Strong leaders support their employees and create a high performing culture. Those that don’t create an organization based on fear.

I had spent thousands of dollars of the company’s money to get to this point. It was my first trip to the high power test lab and I was nervous. I was the lead mechanical engineer on a project to design a new electrical apparatus that would be safer than anything available on the market. It would be a breakthrough if we succeeded.

I ran all the calculations. I was confident we would pass the test but I was worried our design might not survive the initial shock wave. An electrical short at 15,000 volts is violent and, despite my calculations, I knew anything could go wrong. I spent the morning getting everything ready for the first test. By noon, it was go-time. There was no backing down.

Less than one second after the fault current was applied, my worst fears were realized. The gear exploded violently. Parts flew off in every direction. It wasn’t just a failure, it was an absolute disaster. I had failed spectacularly.

I walked over to the test bay and surveyed the scene. The product was completely destroyed. There was nothing left but a smoking carcass and the smell of melted copper. I knew I had to call my boss and I knew it wouldn’t be good. I would probably lose my job for this. I was discouraged. My days as a design engineer were probably over.

I returned to the control room and called my boss. I explained what had happened. Expecting the worst, I was shocked at his response. He said, “Do you know why it failed?” My answer was yes. He then asked, “Do you know how to fix it?” Again, my answer was yes. Without any emotion, he said, “Well, get back here and get the redesign done so you can return to the lab.”

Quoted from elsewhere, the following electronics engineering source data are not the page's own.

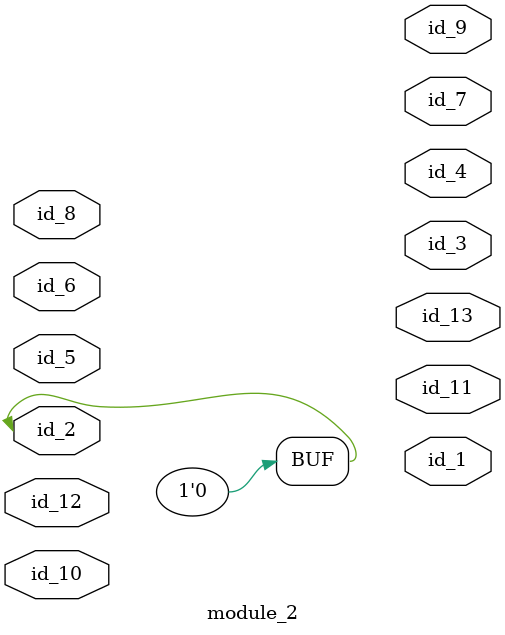
<source format=v>
module module_0 ();
  assign id_1 = id_1;
  module_2 modCall_1 (
      id_1,
      id_1,
      id_1,
      id_1,
      id_1,
      id_1,
      id_1,
      id_1,
      id_1,
      id_1,
      id_1,
      id_1,
      id_1
  );
endmodule
module module_1 ();
  assign id_1[1'd0 : 1] = "" * 1;
  module_0 modCall_1 ();
endmodule
module module_2 (
    id_1,
    id_2,
    id_3,
    id_4,
    id_5,
    id_6,
    id_7,
    id_8,
    id_9,
    id_10,
    id_11,
    id_12,
    id_13
);
  output wire id_13;
  inout wire id_12;
  output wire id_11;
  inout wire id_10;
  output wire id_9;
  input wire id_8;
  output wire id_7;
  inout wire id_6;
  input wire id_5;
  output wire id_4;
  output wire id_3;
  inout wire id_2;
  output wire id_1;
  assign id_2 = 1 ^ 1;
endmodule

</source>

I knew right then my boss had my back. Instead of chastising me, he had encouraged me. Instead of losing my job, he had given me a new assignment. My respect for him skyrocketed. After that interaction, I knew I had a good boss and I wanted to make him proud. And I did. I returned to the lab a short month later and passed every test. We were the first to the market with this new technology

A boss creates fear, a leader confidence. – Russell H. Ewing

This happened to me more than 20 years ago and I can still remember exactly how I felt that day. I felt empowered knowing I had a boss who would stand behind me even if I made a mistake.

A good manager is a man who isn’t worried about his own career but rather the careers of those who work for him. – H. S. M. Burns

Unfortunately, many bosses these days don’t understand the power of supporting their employees. Too many bosses won’t back up their team members when bad things happen. As soon as anything casts a shadow on the leader, they abandon their people. They don’t want to get in trouble themselves. They are looking out for their own careers. They walk away and let the employee take the fall.

This is the worst type of leader. When something goes wrong, they immediately leave you hanging or worse, they throw you under the bus. They want all the glory, but they don’t want to take any blame for failures. What’s worse is that everyone in the organization knows this and it deeply affects the culture.

When employees know they have a boss that won’t back them up if anything bad happens, they stop taking chances. They stop trying new things. They stop pushing the envelope of what’s possible. They’re afraid to fail. And that fear grinds the organization to a halt. The organization becomes stagnant and good people start looking for other opportunities.

“A bad manager can take a good staff and destroy it causing the best employees to flee and the remainder to lose all motivation.” – Unknown

I will never forget the kindness of that boss. He put me ahead of his own career. I’m sure he caught hell for the delays and expense but, he never mentioned anything to me. He knew I was doing something that hadn’t been done before and there was a chance for failure. He stood behind me and motivated me to get back up again and keep going. In the end, the product was a success and the company was enormously successful because he had my back.